Question for Acquisition Guys
What are the first 5 things you immediately begin digging into when you get an Argus file from a broker for a potential acquisition? I recently started an acquisitions role for a smaller group with no real underwriting policies and procedures or manual. I have a little bit of acquisitions experience, but the bulk of my experience has been on the construction lending side. Appreciate any insight. Thanks.
Ranked in terms of importance:
-Check the MLAs and see which ones are being applied to each lease
-Check the lease up of vacant space to see how aggressive the broker was
-Check the RR against Argus to make sure the lease inputs are correct
-Check the opex numbers to see if they gut check, and the expense categories/recovery structures to see if recoveries are over/understated
-Check all the miscellaneous stuff like vacancy / credit allowance, other income, and inflation (this stuff is all pretty standard)

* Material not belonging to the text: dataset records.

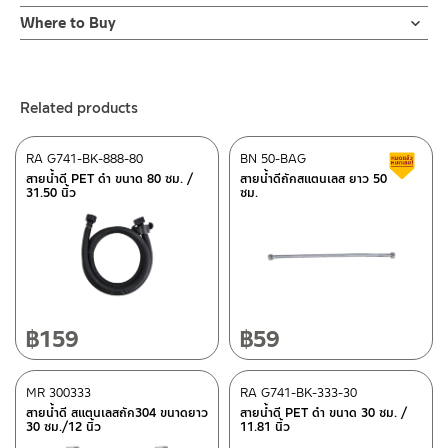
Online Platform
Where to Buy
– Email: contact@charnpaiboon.com
ร้านค้าตัวแทนจำหน่ายใกล้บ้านคุณ / Our Dealer
Click Here
– LINE: @Rasland
ร้านค้าออนไลน์ของชาญไพบูลย์ / Charnpaiboon Online Store
Related products
– Shopee
–
Lazada
RA G741-BK-888-80
BN 50-BAG
C
ติดต่อพนักงานขาย / Contact Sales Staff
สายน้ำดี PET ดำ ขนาด 80 ซม. /
สายน้ำดีถักสแตนเลส ยาว 50
31.50 นิ้ว
ซม.
Tel: 02-285-5795
LINE:
@charnpaiboon.sales
After Sales Service Center – Bangkok
662/61-62 Rama 3 Road, Bangpongpang, Yannawa,
Bangkok 10120
Tel: 02-358-0080 / 080-075-8668 / 091-545-0556
฿
159
฿
59
ติดต่อ ชาญไพบูลย์ / Contact Us
Click Here
After Sales Service Center
MR 300333
Chiangmai
RA G741-BK-333-30
สายน้ำดี สแตนเลสถัก304 ขนาดยาว
สายน้ำดี PET ดำ ขนาด 30 ซม. /
30 ซม./12 นิ้ว
11.81 นิ้ว
118/33 Onsirin M.8, Sunpuloey, Doysaked, Chaingmai 50220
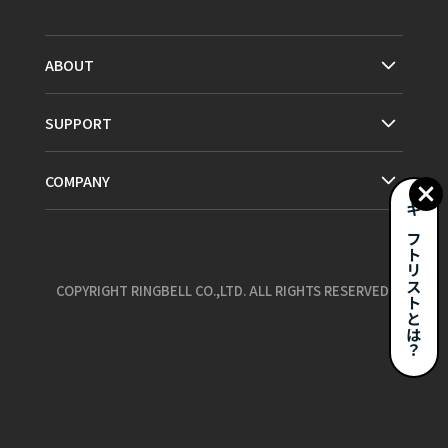
ABOUT
SUPPORT
COMPANY
ギフトリストとは？
COPYRIGHT RINGBELL CO.,LTD. ALL RIGHTS RESERVED.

This. Also see what CapEx, if any, is being underwritten (whether it's reserves or actual projects) because a broker would likely understate them.

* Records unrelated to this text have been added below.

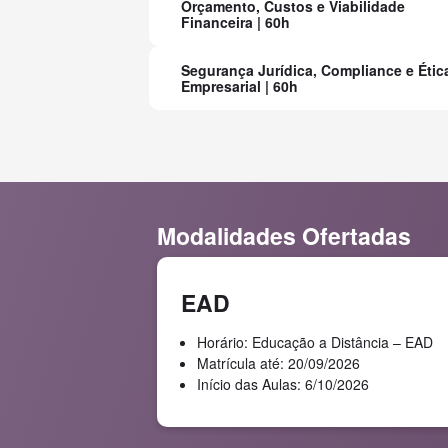
Orçamento, Custos e Viabilidade
Financeira | 60h
Segurança Jurídica, Compliance e Étic
Empresarial | 60h
Modalidades Ofertadas
EAD
Horário: Educação a Distância – EAD
Matrícula até: 20/09/2026
Início das Aulas: 6/10/2026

Thanks guys, very helpful. Please feel free to add any other critical steps. Much appreciated.
I'm beating a dead horse by expressing my utter contempt for the broker world, but these people are so transparently unethical that you can literally trust them about nothing. To your point, you'll see a rent roll with every tenant in the range of 2.5-3% annual rent increase and the broker will throw in 3.3% (which makes a HUGE differences in valuation). I get it--caveat emptor, but come on, man--have you no pride in your work?

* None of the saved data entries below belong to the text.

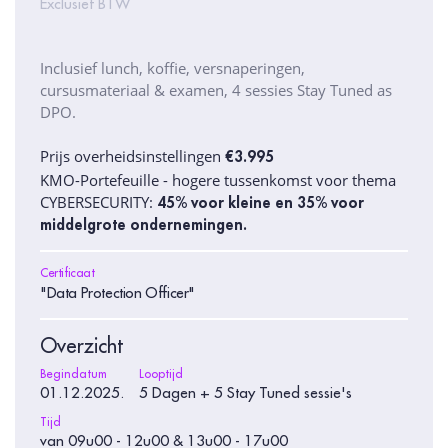
Exclusief BTW
Inclusief lunch, koffie, versnaperingen,
cursusmateriaal & examen, 4 sessies Stay Tuned as
DPO.
Prijs overheidsinstellingen
€3.995
KMO-Portefeuille - hogere tussenkomst voor thema
CYBERSECURITY:
45% voor kleine en 35% voor
middelgrote ondernemingen.
Certificaat
"Data Protection Officer"
Overzicht
Begindatum
Looptijd
01.12.2025.
5 Dagen + 5 Stay Tuned sessie's
Tijd
van 09u00 - 12u00 & 13u00 - 17u00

Dude, you deal with some terrible brokers.
stop buying shit from Marcus and Millichap
Inflation rates within certain line items.
Not talking global inflation rules; but I have seen within certain expenses or misc revenues (where you can manually adjust the inflation for specific line items), switched to 1% for a major reoccurring expense as well as 4-5% for misc revenues..
Basically you have to check everything.
Seconded, it seems like they all try to pull this shit with the matrices. e.g. instead of plugging 3 months free rent, setting it to 3 for the first two years, then down to 2, 1, and none by year five.
Appreciate the feedback. Thanks.
I do agree with the above posts that there's a basic checkbox you run down - but that shouldn't take more than 30min to an hour. For me, if it's an analyst I've never dealt with or a company we haven't done a transaction with, I need to get comfortable with how they are using Argus. Despite it being a relatively level modelling tool, there are many ways to approach a single question.
In the end, I always pull out the ol' HP and back check it. Many analysts don't do this and get caught big time. A common theme I will see if people double counting rent growth by applying rent escalators in the MLA as well as the overall assumptions, or vice versa (not growing MLA rents and assuming that MLA $/SF now will be the same price in 7 years).
My point is there are a lot of little fine tuning parts of Argus you need to make sure are being used correctly and not incorrectly inflating/deflating rents. Again my experience has been that the most common overlooks are on the application of MLA's and growth rates.